As a child I was out the door immediately after breakfast and was not seen until my fuel tank needed refilling; then a repeat until another refill at supper time. I think Joseph might be pretty much the same. At least this photo of him romping in the grass makes me think so. He looks like he is having so much fun. Joseph is a special little boy born to my daughter Pamela. His red hair was quite a shock but we have so many red heads in our family it shouldn’t have been a shock at all. I can count seven without trying to remember all the cousins and two sets grandparents plus all the aunts and uncles directly (blood line) descendent of my red-headed grandma Wehunt. Joseph’s hair is just as red. Of course, his father claims the hair for his side of the family as well but then we’re all Irish (with a little English and Scottish thrown into that heritage line) so go figure that one. The dark hair in the family was introduced by my grandmother Mary Frances Wehunt. Until she was in her seventies her hair was nearly jet black and silky.
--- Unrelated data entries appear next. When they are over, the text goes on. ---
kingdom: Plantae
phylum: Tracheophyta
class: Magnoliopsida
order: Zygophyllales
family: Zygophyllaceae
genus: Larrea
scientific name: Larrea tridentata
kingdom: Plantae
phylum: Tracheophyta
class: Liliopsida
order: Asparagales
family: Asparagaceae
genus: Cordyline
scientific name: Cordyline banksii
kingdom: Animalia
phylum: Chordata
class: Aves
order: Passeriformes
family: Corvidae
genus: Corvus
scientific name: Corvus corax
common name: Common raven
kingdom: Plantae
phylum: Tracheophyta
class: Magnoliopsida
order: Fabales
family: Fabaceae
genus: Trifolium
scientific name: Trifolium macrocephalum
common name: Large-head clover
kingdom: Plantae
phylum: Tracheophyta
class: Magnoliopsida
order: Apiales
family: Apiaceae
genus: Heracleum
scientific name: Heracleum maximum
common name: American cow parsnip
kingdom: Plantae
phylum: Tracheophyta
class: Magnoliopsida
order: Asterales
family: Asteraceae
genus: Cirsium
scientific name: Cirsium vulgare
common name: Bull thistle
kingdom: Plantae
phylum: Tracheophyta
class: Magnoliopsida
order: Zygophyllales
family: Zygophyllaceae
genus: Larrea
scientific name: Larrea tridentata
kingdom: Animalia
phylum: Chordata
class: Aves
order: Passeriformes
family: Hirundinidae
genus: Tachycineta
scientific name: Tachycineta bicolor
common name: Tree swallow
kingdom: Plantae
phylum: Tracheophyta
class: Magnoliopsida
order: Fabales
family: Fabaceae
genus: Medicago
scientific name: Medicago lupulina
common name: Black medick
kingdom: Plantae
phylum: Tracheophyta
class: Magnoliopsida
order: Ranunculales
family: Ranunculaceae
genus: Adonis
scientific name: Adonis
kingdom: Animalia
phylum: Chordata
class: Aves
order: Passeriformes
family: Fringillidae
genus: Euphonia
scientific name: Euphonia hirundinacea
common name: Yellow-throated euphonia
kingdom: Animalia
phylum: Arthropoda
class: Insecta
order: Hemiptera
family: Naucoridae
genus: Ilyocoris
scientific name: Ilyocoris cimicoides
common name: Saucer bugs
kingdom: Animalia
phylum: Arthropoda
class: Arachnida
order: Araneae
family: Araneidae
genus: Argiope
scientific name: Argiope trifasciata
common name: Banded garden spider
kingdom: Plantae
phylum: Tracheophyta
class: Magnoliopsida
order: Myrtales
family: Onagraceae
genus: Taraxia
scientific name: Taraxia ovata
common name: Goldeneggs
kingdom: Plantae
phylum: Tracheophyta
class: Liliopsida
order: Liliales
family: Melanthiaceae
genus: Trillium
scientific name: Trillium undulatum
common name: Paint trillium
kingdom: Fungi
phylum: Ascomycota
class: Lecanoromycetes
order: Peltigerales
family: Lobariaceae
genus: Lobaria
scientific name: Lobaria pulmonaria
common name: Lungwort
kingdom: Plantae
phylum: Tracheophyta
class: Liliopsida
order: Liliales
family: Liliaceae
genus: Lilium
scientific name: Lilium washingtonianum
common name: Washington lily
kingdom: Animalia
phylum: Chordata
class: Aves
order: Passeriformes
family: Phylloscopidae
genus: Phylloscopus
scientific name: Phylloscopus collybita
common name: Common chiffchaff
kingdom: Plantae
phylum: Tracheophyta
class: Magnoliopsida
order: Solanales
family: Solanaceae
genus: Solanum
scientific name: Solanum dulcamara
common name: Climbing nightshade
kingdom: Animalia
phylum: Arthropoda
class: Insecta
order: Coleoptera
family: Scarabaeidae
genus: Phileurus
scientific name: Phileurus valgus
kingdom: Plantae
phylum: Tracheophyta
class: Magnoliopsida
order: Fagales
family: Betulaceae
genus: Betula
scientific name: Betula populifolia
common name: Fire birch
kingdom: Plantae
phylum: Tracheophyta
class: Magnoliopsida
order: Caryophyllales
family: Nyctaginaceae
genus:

Grandma was not Irish but French Canadian. I’m sure seeing James and Mary Wehunt standing side by side with her long flowing hair and his carrot top curly bush hair was an odd sighting. Joseph’s hair is not curly however, his is straight and shiny.
Joseph is quite the little man who holds a two sentence telephone conversation and then abruptly says “Goodbye” and he’s off. I don’t think Joseph likes to talk on the telephone. Or he simply has nothing more to say and leaves. He is, after all, in practice for the man he will become and men usually don’t hang on the telephone all that much. At least none of the men I know or have known. Not that I’ve know all that many, truth be told. My family is disproportionately women. Joseph is my fourth grandson out of nine grandchildren so perhaps some evenness is being restored in Joseph’s generation.
Joseph turned three this year and speaks exceptionally well for his age. Clearly he says “Grandma Wehunt” into my ear when we have those mini telephone conversations. I understand every word he says and frankly I hang on every word he says too. He is such a delightful little boy. Of course he is doing all the other things: counting, drawing, alphabet, reading and so forth. I know of Joseph through emails, pictures and telephone conversations with his mother. I do not like this Sam I Am, I do not like (Joseph being so far away) . . . but he is there and I am here and that is that.